Try it:
Please answer these questions about the forum thread on TiVo and YouTube playlists.
(a) According to innocentfreak's first post, what was the only thing that worked?
(b) What does TiVoStephen ask readers to send him about YouTube playlists?
(c) How many favorite videos does morac say they have?

Document passage:
=-=-=-=-=
James T. Savidge, Monday, July 19, 2010


----------



## innocentfreak (Aug 25, 2001)

Playlists havent worked for me since I tried them. The only thing that worked was for me to add them to favorites.


----------



## TiVoStephen (Jun 27, 2000)

shwru980r said:


> TIVO's position on internet content is that they are offering it for free and you're lucky if you get anything at all.


That's not our position and has never been our position. A few years ago I made a point about free Internet content that's outside our control having issues sometimes that we can't always address (e.g. if a partner fails to update a feed). But we care about these features and work to address them.

For YouTube playlists, please let me know the details of what's not working (a step-by-step demonstration is good) and I'll make sure we get an engineer to investigate. Sorry for any problems.

Best,
Stephen


----------



## innocentfreak (Aug 25, 2001)

I will double check all my TiVos tonight but I know my main Premiere XL shows nothing under playlists even though I have a playlist named TiVo on my youtube account with several videos. These same videos do work and show up under favorites when I added them to my favorites. It doesn't show a playlist though.


----------



## morac (Mar 14, 2003)

I rarely use YouTube on TiVo so I don't know when this broke exactly, but on all my TiVos it says I have no favorite videos. I have 285 favorite videos and none are listed as removed or restricted on YouTube's web site.

I originally could see my play lists on the TiVo YouTube app, but after I created a new play list on the YouTube web site (http://www.youtube.com/my_favorites) and added a video to it, the TiVo YouTube app started saying I had no saved playlists. When I delete the new playlist that I had just created on the YouTube site, then my old playlists showed up again on the TiVo.

So it seems like currently if you add a new favorite or playlist on the YouTube site, it breaks the corresponding entry on YouTube on the TiVo such that it says that it says you have no saved favorite/playlists.
=-=-=-=-=
Extracted data:
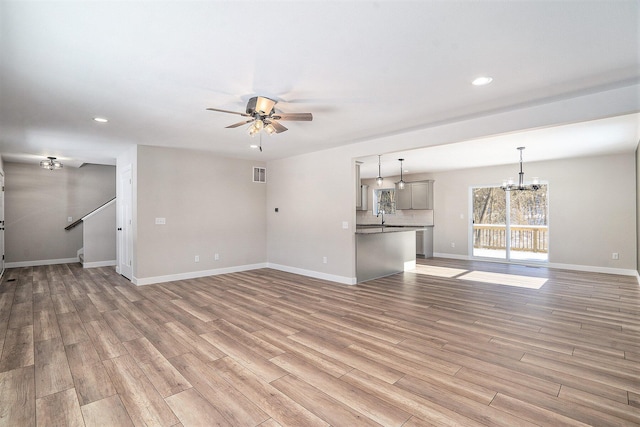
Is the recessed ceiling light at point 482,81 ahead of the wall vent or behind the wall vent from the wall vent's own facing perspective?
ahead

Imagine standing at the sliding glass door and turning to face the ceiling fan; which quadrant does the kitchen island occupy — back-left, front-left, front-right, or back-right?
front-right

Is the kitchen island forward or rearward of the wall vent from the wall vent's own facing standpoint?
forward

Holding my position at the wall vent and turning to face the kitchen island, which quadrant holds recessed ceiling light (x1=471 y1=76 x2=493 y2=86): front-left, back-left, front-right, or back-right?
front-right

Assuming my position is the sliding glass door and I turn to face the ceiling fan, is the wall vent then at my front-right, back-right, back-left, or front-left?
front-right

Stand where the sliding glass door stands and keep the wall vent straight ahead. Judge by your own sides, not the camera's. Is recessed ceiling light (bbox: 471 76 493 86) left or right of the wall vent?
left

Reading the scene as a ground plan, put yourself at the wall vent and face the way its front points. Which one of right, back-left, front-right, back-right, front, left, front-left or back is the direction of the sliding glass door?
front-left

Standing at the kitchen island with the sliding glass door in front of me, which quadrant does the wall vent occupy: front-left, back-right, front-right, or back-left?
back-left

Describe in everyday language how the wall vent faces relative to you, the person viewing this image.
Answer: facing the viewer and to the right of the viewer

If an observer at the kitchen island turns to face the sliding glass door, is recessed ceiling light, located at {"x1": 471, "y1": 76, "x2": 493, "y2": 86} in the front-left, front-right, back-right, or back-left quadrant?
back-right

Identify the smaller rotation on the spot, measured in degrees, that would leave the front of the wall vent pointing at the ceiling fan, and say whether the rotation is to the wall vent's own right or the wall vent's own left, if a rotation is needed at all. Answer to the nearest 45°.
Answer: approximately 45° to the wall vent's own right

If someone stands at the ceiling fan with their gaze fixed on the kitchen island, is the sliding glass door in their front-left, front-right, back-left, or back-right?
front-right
=-=-=-=-=
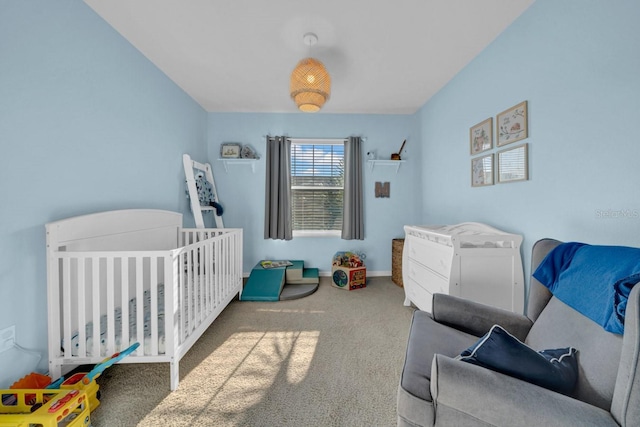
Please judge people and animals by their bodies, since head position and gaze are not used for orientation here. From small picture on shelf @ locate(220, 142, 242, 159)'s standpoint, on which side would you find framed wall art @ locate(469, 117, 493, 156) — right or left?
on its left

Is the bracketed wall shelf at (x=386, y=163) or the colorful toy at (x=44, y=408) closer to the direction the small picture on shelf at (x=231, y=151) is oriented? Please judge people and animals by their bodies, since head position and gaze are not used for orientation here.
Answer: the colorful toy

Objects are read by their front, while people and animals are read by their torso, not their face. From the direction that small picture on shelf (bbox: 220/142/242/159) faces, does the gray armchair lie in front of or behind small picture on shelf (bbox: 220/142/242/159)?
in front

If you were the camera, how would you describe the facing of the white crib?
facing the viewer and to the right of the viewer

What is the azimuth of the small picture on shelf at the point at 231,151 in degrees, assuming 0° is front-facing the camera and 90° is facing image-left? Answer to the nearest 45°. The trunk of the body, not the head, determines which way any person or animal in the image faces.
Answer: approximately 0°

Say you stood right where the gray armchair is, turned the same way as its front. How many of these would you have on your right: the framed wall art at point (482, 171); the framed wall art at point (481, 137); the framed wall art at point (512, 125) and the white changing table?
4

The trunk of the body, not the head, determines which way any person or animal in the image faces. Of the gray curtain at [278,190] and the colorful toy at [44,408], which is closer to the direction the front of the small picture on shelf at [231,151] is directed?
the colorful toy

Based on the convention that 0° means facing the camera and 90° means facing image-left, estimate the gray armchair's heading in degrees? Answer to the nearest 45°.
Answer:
=-=-=-=-=
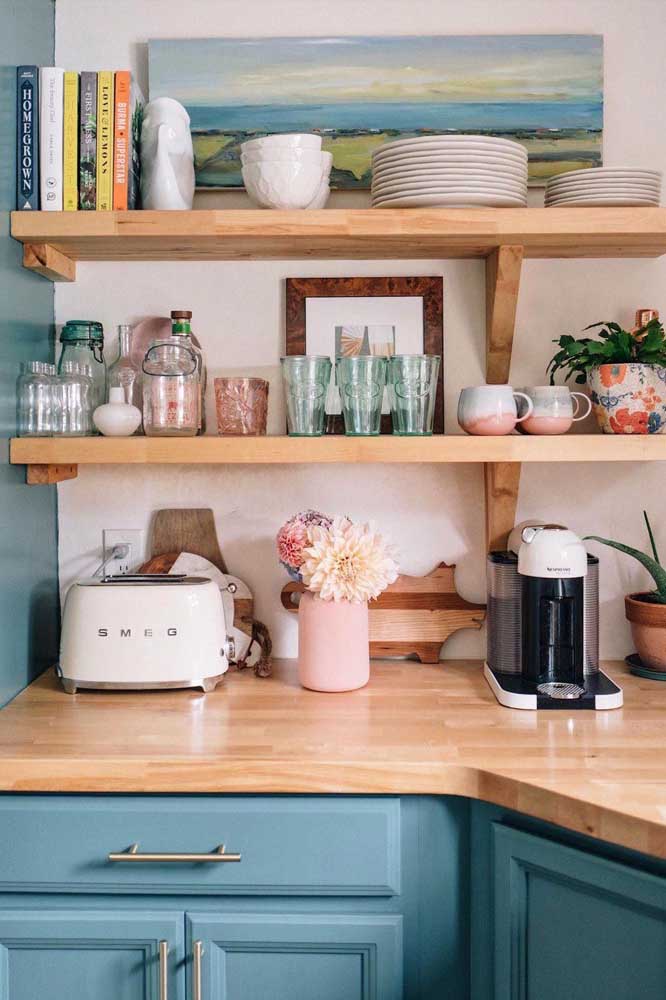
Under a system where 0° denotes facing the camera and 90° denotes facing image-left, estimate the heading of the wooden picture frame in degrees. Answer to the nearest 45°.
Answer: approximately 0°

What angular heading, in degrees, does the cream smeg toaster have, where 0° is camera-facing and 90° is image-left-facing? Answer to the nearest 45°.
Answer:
=-=-=-=-=
Result below:
(a) Adding the videos to favorites.
(b) The details of what's not working, with a step-by-step demonstration being good.
(c) 285.